Anyone who has followed my blog for any length of time knows that I am a fan of the Donnhoff wines from the Nahe in Germany. Some subscribe to the thought that the Nahe wines are similar to those of the Mosel. Then there are others who say that they share a lot in common with Rheingau wines. To tell the truth I’m a fence sitter. They are their own style, and I’m sure that those who grow and make Nahe wine would say the same, as they would appreciate the subtle differences more so that outsiders.
The Donnhoff Oberhauser Leistenberg Kabinett has long been a regular staple at our household, SWMBO and I just whipping out a bottle whenever a guest turns up. Invariably, it’s delicious with its fresh florals and limes, soft acidity and gorgeous balance. You don’t need to wait for it to come right or settle down. It’s ready for drinking straight away, but it’ll develop well for several years. That was just the case with yet another bottle of the 2016 Donnhoff Oberhauser Leistenberg Riesling Kabinett. All our guests loved this wine. It needs ‘No Time’ to cellar.

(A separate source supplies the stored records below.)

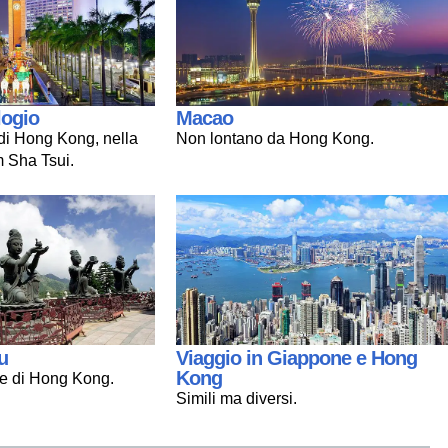
logio
Macao
di Hong Kong, nella
Non lontano da Hong Kong.
 Sha Tsui.
u
Viaggio in Giappone e Hong
Kong
de di Hong Kong.
Simili ma diversi.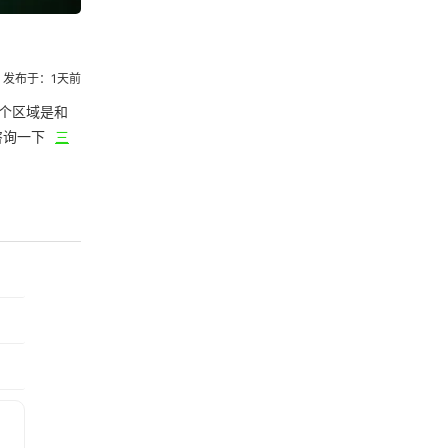
发布于：1天前
个区域是和
咨询一下
三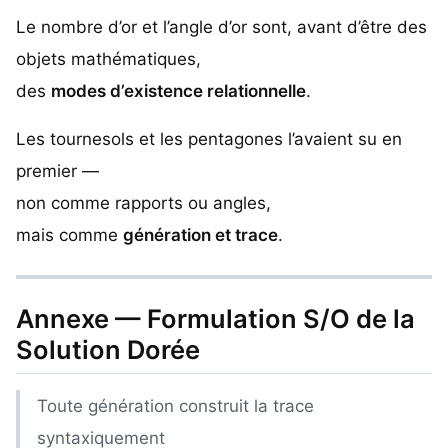
Le nombre d’or et l’angle d’or sont, avant d’être des
objets mathématiques,
des
modes d’existence relationnelle
.
Les tournesols et les pentagones l’avaient su en
premier —
non comme rapports ou angles,
mais comme
génération et trace
.
Annexe — Formulation S/O de la
Solution Dorée
Toute génération construit la trace
syntaxiquement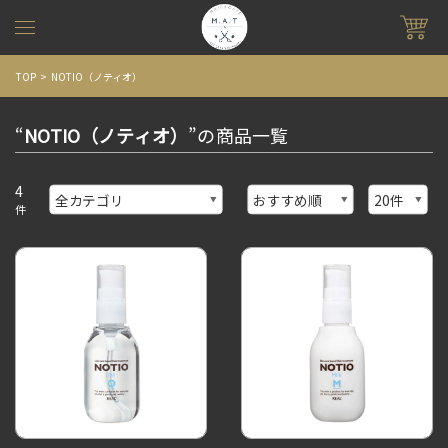
TOP
NOTIO（ノティオ）
“
NOTIO（ノティオ）
”の商品一覧
4
件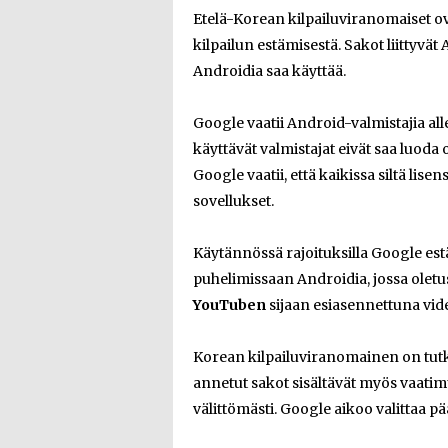
Etelä-Korean kilpailuviranomaiset ov
kilpailun estämisestä. Sakot liittyvät
Androidia saa käyttää.
Google vaatii Android-valmistajia al
käyttävät valmistajat eivät saa luoda
Google vaatii, että kaikissa siltä li
sovellukset.
Käytännössä rajoituksilla Google est
puhelimissaan Androidia, jossa olet
YouTuben
sijaan esiasennettuna vid
Korean kilpailuviranomainen on tutk
annetut sakot sisältävät myös vaatimu
välittömästi. Google aikoo valittaa pä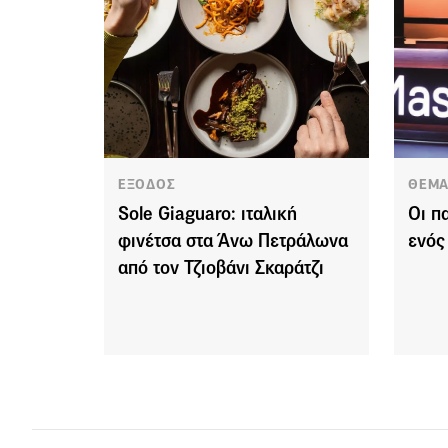
ΕΞΟΔΟΣ
ΘΕΜΑ
Sole Giaguaro: ιταλική
Οι π
φινέτσα στα Άνω Πετράλωνα
ενός
από τον Τζιοβάνι Σκαράτζι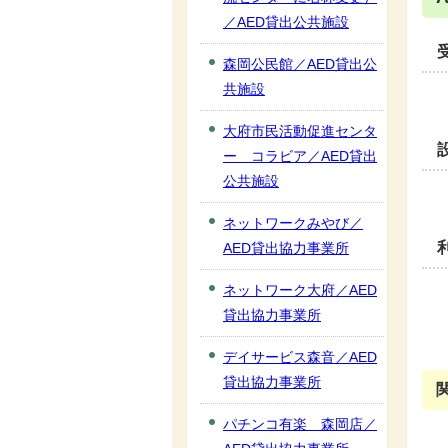
／AED貸出公共施設
森岡公民館／AED貸出公
共施設
大府市民活動促進センタ
ー コラビア／AED貸出
公共施設
ネットワークみやび／
AED貸出協力事業所
ネットワーク大府／AED
貸出協力事業所
デイサービス森音／AED
貸出協力事業所
パチンコ有楽 森岡店／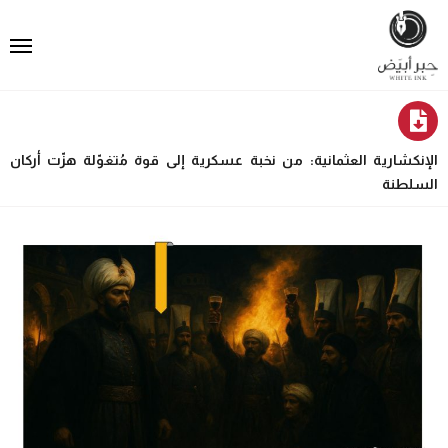
الإنكشارية العثمانية: من نخبة عسكرية إلى قوة مُتغوّلة هزّت أركان
السلطنة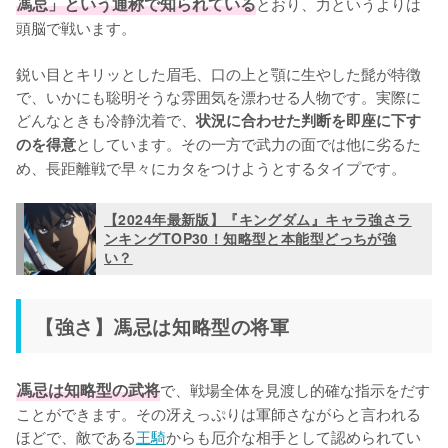
馮忌」という通称で知られている
とおり、力というよりは
頭脳で戦います。

鋭い目とキリッとした眉毛、口の上と顎に生やした髭が特徴
で、いかにも聡明そうな雰囲気を漂わせる人物です。実際に
どんなときも冷静沈着で、
状況に合わせた判断を即座に下す
としています。その一方で武力の面では他に劣るた
のを得意
め、長距離戦で早々にカタをつけようとするタイプです。
【2024年最新版】『キングダム』キャラ強さラ
ンキングTOP30！知略型と本能型どっちが強
い？
【強さ】馮忌は知略型の将軍
馮忌は知略型の武将
で、戦場全体を見渡し的確な指示をだす
ことができます。その冴えっぷりは軍師さながらと言われる
ほどで、敵である
王騎
からも厄介な相手として認められてい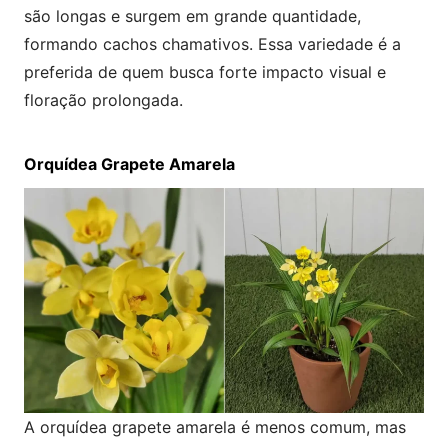
são longas e surgem em grande quantidade,
formando cachos chamativos. Essa variedade é a
preferida de quem busca forte impacto visual e
floração prolongada.
Orquídea Grapete Amarela
A orquídea grapete amarela é menos comum, mas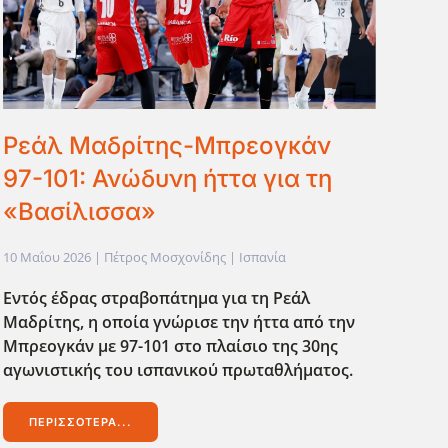
Ρεάλ Μαδρίτης-Μπρεογκάν
97-101: Ανώδυνη ήττα για τη
«Βασίλισσα»
10 Μαΐου 2026
| Πέτρος Μοσχονίδης |
Ισπανία
Εντός έδρας στραβοπάτημα για τη Ρεάλ
Μαδρίτης, η οποία γνώρισε την ήττα από την
Μπρεογκάν με 97-101 στο πλαίσιο της 30ης
αγωνιστικής του ισπανικού πρωταθλήματος.
ΠΕΡΙΣΣΌΤΕΡΑ...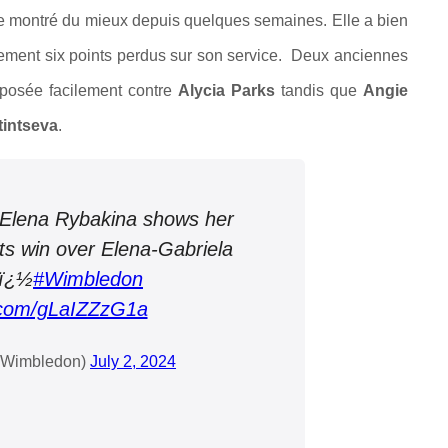
me montré du mieux depuis quelques semaines. Elle a bien
lement six points perdus sur son service.
Deux anciennes
mposée facilement contre
Alycia Parks
tandis que
Angie
tintseva
.
Elena Rybakina shows her
ets win over Elena-Gabriela
'ï¿½
#Wimbledon
r.com/gLaIZZzG1a
Wimbledon)
July 2, 2024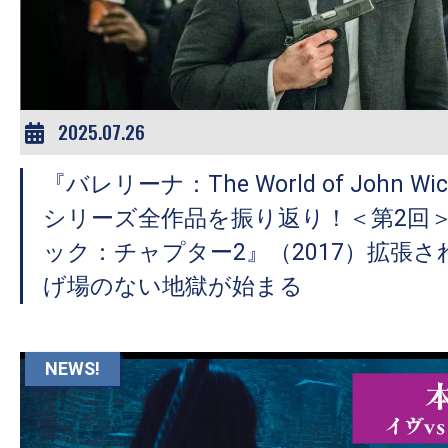
ア
登
場！
MOVIE
MARBIE（ム
2025.07.26
ー
『バレリーナ：The World of John 
ビ
ー
シリーズ全作品を振り返り！＜第2回
マ
ック：チャプター2』（2017）拡張さ
ー
げ場のない地獄が始まる
ビ
ー）
は
NEWS!
世
界
中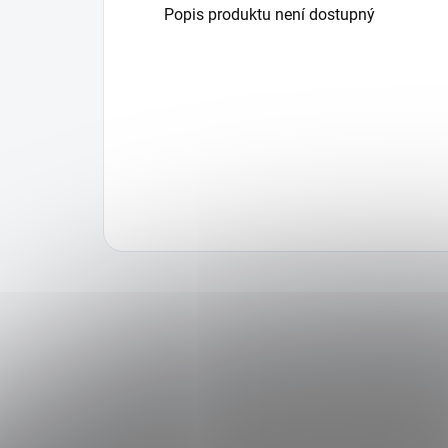
Popis produktu není dostupný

But it’s a different kettle of fish with the Donnhoff Spatlesen and Auslesen wine. These are somewhat rarer, and definitely more expensive. Quite a bit more that you might expect. I’ve had some glorious examples of the Spatlese especially, but with some bottle age. One can get caught out with the high sulphur levels – which help the tine age – just as at J.J. Prum. The 2014 Donnhoff Niederhauser Hernannshohle Riesling Spatlese was just that, lots of free sulphur, maybe a touch of bound sulphur too. The fruit deliciousness was there, with that extra richness – but no, the sulphur got in the way. A bit of air time helped. But not enough for me. The next day SWMBO proclaimed it free, but not for me. It’s a wine that needs ‘Tiime’ to cellar. I’ll try not to make the same mistake again.